J’entends souvent parler de ce chiffre de « 10 000 pas par jour. »

Miyachi :

C’est vrai. Toute personne faisant 10 000 pas par jour peut-être considérée comme une personne active. Il n’y a cependant pas plus de 20 % de la population qui soit dans ce cas.

Iwata :

Toute personne dont le travail nécessite de marcher atteint assez facilement ce seuil de 10 000 pas, mais, en revanche, dans le cas d'une personne travaillant dans un bureau et qui prend sa voiture ou les transports en commun pour se rendre au travail, il est presque impossible qu'elle y parvienne sans faire un effort en ce sens.

Miyachi :

Vous avez raison. Nous avons effectué des recherches sur le nombre de pas que les Japonais font chaque jour. Selon nos résultats, les hommes marchent 7 000 pas par jour tandis que les femmes parviennent à une moyenne de 6 000. C’est très loin des 10 000 pas. Cela signifie que les Japonais sont de plus en plus sédentaires.

Iwata Asks
Iwata :

Diriez-vous, pour résumer, que la société prend cette voie car, alors que les gens étaient plus actifs par le passé, la vie est devenue, dans un certain sens, trop facile ?

Miyachi :

Oui et je pense que le tournant a eu lieu il y a une dizaine d'années. À l'époque, les hommes faisaient 8 000 pas par jour et les femmes 7 000. Cela représente 1 000 pas de plus par rapport à de nos jours.

Iwata :

Vraiment ?

Miyachi :

Cette valeur a commencé à fléchir il y a 10 ans et, depuis, le nombre moyen de pas effectués diminue d’année en année. Dans le même temps, le nombre de personnes profitant de leur temps libre pour jouer au tennis, aller à la gym ou pratiquer un sport – et je compte Wii Fit dedans – augmente légèrement. Cependant, il faut souligner que l'exercice pratiqué en marchant au quotidien diminue de manière constante.

Iwata :

Diriez-vous que c’est parce que notre vie de tous les jours est devenue plus facile et que nos modes de vie ont changé ?

Miyachi :

Une des raisons est la progression constante des technologies de l’information.

Iwata :

Vous parlez des personnes qui passent leurs journées devant un ordinateur...

Miyachi :

Vous pouvez désormais faire vos courses sur Internet sans avoir à vous rendre dans un magasin.
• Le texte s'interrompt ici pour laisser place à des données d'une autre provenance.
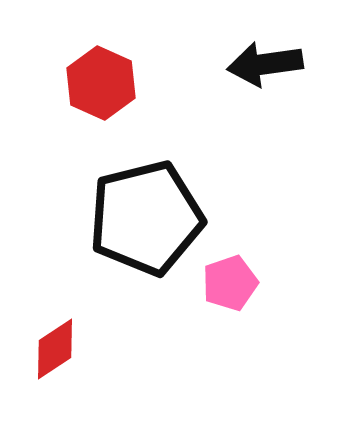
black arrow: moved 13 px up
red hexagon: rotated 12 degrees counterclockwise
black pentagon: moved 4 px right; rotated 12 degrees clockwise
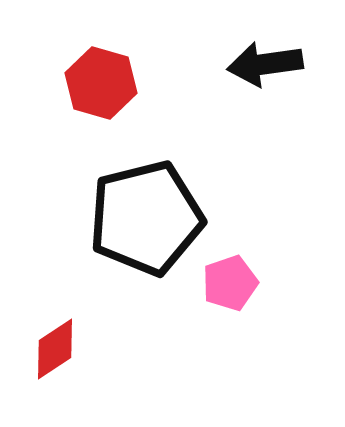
red hexagon: rotated 8 degrees counterclockwise
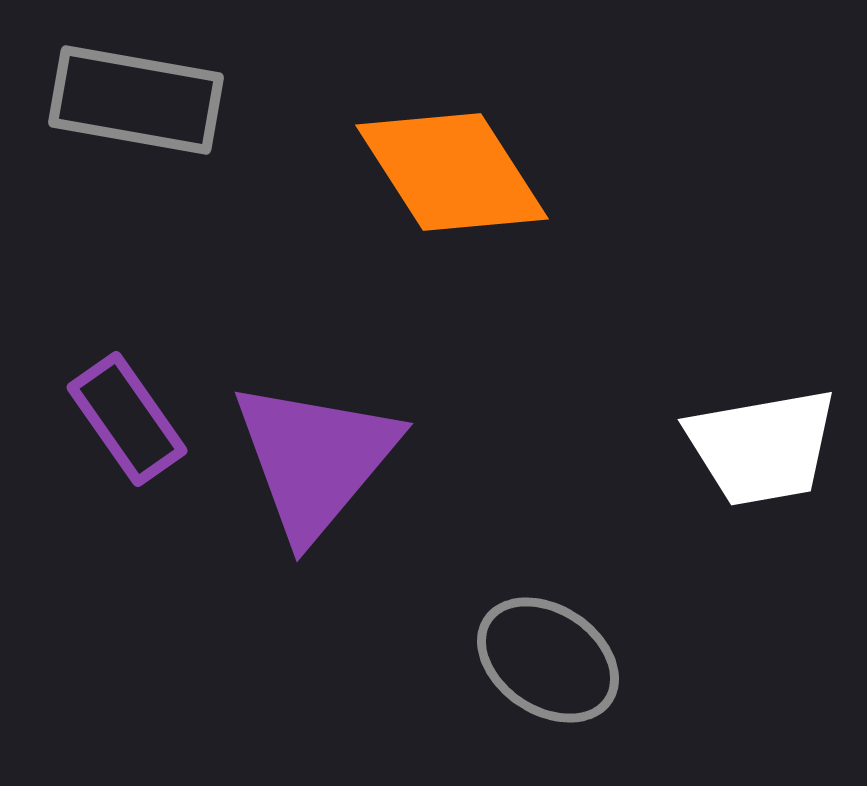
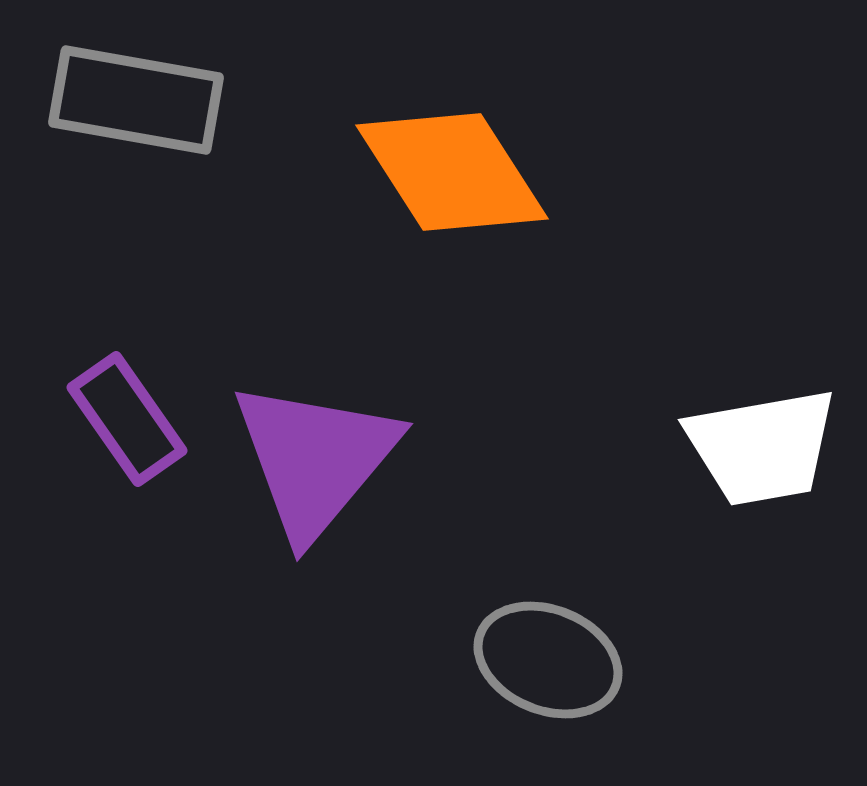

Un grand nombre de lignes d’autocars et de trains non rentables ont été abandonnées. Plus vous vous enfoncez dans les campagnes, plus le nombre d’automobiles par habitant augmente et plus notre société s’américanise sur ce plan. Cependant le facteur unique le plus important est la forte augmentation du nombre de personnes ne travaillant plus le samedi.

Iwata :

Le facteur unique le plus important est que moins de personnes travaillent le samedi ? C'est une explication assez surprenante.

Miyachi :

Du point de vue des salariés, c’est une bonne chose. Quand nous étions jeunes, nous travaillions généralement jusqu’à 13h le samedi. Nous appelions ça une demi-journée de congé. Cela n'existe plus de nos jours.

Iwata :

C’est également le cas dans les écoles maintenant.

Miyachi :

Tout à fait. La combinaison de ces trois éléments a eu un effet toujours plus important au cours de la dernière décennie et le résultat est la situation que nous avons constatée.

Iwata :

Je vois. Si cette situation perdure, cela se traduira par une augmentation du risque de maladies liées au mode de vie...

Miyachi :

L’obésité en premier lieu.

Iwata :

Diriez-vous que, selon vous, l’état sanitaire de notre pays pose problème ?

Miyachi :

Je pense sincèrement que nous vivons une période de crise sur ce plan. C’est pour cette raison que mon objectif n’est pas uniquement de mettre en place ces recommandations, mais de faire tout ce qui est en mon pouvoir pour que les Japonais fassent plus d’exercice.

Iwata :

C’est le combat de votre vie ?

Miyachi :

Exactement. C’est tout du moins l’objectif principal que je me suis fixé jusqu’à ma retraite.